Problem requirements — Would you repeat every line of the data exactly?

___ Source material ___

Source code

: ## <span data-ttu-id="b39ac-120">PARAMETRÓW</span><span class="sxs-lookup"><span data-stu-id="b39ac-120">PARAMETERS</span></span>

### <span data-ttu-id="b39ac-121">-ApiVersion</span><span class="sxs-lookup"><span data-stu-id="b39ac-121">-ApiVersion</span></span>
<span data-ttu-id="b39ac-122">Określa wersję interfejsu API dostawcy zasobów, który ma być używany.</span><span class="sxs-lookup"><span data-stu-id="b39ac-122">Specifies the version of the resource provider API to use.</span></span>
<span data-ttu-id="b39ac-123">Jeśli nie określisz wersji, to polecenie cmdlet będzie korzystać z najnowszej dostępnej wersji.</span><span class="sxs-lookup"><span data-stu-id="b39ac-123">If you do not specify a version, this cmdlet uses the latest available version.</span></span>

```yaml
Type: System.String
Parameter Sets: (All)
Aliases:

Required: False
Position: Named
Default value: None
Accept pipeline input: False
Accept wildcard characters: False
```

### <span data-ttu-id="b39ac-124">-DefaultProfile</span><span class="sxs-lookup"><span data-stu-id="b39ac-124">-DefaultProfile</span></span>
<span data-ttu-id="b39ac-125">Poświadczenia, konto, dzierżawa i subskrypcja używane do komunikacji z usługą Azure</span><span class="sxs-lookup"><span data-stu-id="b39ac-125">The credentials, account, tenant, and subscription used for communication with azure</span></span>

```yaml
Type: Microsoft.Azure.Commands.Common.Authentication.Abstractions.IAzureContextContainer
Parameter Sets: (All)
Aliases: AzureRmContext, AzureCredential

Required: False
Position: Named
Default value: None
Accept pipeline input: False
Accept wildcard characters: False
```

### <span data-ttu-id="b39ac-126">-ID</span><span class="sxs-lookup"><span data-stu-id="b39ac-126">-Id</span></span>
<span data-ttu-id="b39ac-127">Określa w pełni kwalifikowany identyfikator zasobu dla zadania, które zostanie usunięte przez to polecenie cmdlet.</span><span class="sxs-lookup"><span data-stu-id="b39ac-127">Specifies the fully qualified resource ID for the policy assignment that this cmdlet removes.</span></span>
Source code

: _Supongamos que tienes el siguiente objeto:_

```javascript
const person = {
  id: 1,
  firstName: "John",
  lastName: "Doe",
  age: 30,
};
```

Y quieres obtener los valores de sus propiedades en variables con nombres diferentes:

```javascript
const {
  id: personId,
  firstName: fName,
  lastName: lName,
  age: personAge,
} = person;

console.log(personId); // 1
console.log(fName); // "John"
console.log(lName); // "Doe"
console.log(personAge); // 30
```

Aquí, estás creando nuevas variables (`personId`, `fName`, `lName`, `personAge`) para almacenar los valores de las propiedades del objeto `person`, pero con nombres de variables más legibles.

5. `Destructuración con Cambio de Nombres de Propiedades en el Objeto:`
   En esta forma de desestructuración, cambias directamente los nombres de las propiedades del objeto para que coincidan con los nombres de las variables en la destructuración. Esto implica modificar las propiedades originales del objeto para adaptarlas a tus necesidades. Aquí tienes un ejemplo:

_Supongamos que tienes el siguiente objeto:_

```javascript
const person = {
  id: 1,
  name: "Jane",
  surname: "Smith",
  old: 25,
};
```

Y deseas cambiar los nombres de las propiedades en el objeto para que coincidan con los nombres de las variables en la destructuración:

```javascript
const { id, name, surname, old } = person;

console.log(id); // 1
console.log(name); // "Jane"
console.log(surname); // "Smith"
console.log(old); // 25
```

___

Answer space —
Source code

: ## <span data-ttu-id="b39ac-120">PARAMETRÓW</span><span class="sxs-lookup"><span data-stu-id="b39ac-120">PARAMETERS</span></span>

### <span data-ttu-id="b39ac-121">-ApiVersion</span><span class="sxs-lookup"><span data-stu-id="b39ac-121">-ApiVersion</span></span>
<span data-ttu-id="b39ac-122">Określa wersję interfejsu API dostawcy zasobów, który ma być używany.</span><span class="sxs-lookup"><span data-stu-id="b39ac-122">Specifies the version of the resource provider API to use.</span></span>
<span data-ttu-id="b39ac-123">Jeśli nie określisz wersji, to polecenie cmdlet będzie korzystać z najnowszej dostępnej wersji.</span><span class="sxs-lookup"><span data-stu-id="b39ac-123">If you do not specify a version, this cmdlet uses the latest available version.</span></span>

```yaml
Type: System.String
Parameter Sets: (All)
Aliases:

Required: False
Position: Named
Default value: None
Accept pipeline input: False
Accept wildcard characters: False
```

### <span data-ttu-id="b39ac-124">-DefaultProfile</span><span class="sxs-lookup"><span data-stu-id="b39ac-124">-DefaultProfile</span></span>
<span data-ttu-id="b39ac-125">Poświadczenia, konto, dzierżawa i subskrypcja używane do komunikacji z usługą Azure</span><span class="sxs-lookup"><span data-stu-id="b39ac-125">The credentials, account, tenant, and subscription used for communication with azure</span></span>

```yaml
Type: Microsoft.Azure.Commands.Common.Authentication.Abstractions.IAzureContextContainer
Parameter Sets: (All)
Aliases: AzureRmContext, AzureCredential

Required: False
Position: Named
Default value: None
Accept pipeline input: False
Accept wildcard characters: False
```

### <span data-ttu-id="b39ac-126">-ID</span><span class="sxs-lookup"><span data-stu-id="b39ac-126">-Id</span></span>
<span data-ttu-id="b39ac-127">Określa w pełni kwalifikowany identyfikator zasobu dla zadania, które zostanie usunięte przez to polecenie cmdlet.</span><span class="sxs-lookup"><span data-stu-id="b39ac-127">Specifies the fully qualified resource ID for the policy assignment that this cmdlet removes.</span></span>
Source code

: _Supongamos que tienes el siguiente objeto:_

```javascript
const person = {
  id: 1,
  firstName: "John",
  lastName: "Doe",
  age: 30,
};
```

Y quieres obtener los valores de sus propiedades en variables con nombres diferentes:

```javascript
const {
  id: personId,
  firstName: fName,
  lastName: lName,
  age: personAge,
} = person;

console.log(personId); // 1
console.log(fName); // "John"
console.log(lName); // "Doe"
console.log(personAge); // 30
```

Aquí, estás creando nuevas variables (`personId`, `fName`, `lName`, `personAge`) para almacenar los valores de las propiedades del objeto `person`, pero con nombres de variables más legibles.

5. `Destructuración con Cambio de Nombres de Propiedades en el Objeto:`
   En esta forma de desestructuración, cambias directamente los nombres de las propiedades del objeto para que coincidan con los nombres de las variables en la destructuración. Esto implica modificar las propiedades originales del objeto para adaptarlas a tus necesidades. Aquí tienes un ejemplo:

_Supongamos que tienes el siguiente objeto:_

```javascript
const person = {
  id: 1,
  name: "Jane",
  surname: "Smith",
  old: 25,
};
```

Y deseas cambiar los nombres de las propiedades en el objeto para que coincidan con los nombres de las variables en la destructuración:

```javascript
const { id, name, surname, old } = person;

console.log(id); // 1
console.log(name); // "Jane"
console.log(surname); // "Smith"
console.log(old); // 25
```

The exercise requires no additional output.